#### Task directions:
Turn the lines of each row below into a JSON list of strings, with one string per line and blank lines omitted.

#### Records:
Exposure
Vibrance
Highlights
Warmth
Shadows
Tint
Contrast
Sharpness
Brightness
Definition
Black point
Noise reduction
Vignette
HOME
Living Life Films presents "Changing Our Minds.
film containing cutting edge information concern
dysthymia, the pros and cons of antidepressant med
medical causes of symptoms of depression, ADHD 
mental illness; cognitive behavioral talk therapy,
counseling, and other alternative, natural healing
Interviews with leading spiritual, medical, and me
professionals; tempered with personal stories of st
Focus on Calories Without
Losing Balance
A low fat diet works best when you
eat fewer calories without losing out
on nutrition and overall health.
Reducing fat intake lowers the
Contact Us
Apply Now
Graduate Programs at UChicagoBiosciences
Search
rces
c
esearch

#### Solution for this problem:
[
  "Exposure",
  "Vibrance",
  "Highlights",
  "Warmth",
  "Shadows",
  "Tint",
  "Contrast",
  "Sharpness",
  "Brightness",
  "Definition",
  "Black point",
  "Noise reduction",
  "Vignette",
  "HOME",
  "Living Life Films presents \"Changing Our Minds.",
  "film containing cutting edge information concern",
  "dysthymia, the pros and cons of antidepressant med",
  "medical causes of symptoms of depression, ADHD ",
  "mental illness; cognitive behavioral talk therapy,",
  "counseling, and other alternative, natural healing",
  "Interviews with leading spiritual, medical, and me",
  "professionals; tempered with personal stories of st",
  "Focus on Calories Without",
  "Losing Balance",
  "A low fat diet works best when you",
  "eat fewer calories without losing out",
  "on nutrition and overall health.",
  "Reducing fat intake lowers the",
  "Contact Us",
  "Apply Now",
  "Graduate Programs at UChicagoBiosciences",
  "Search",
  "rces",
  "c",
  "esearch"
]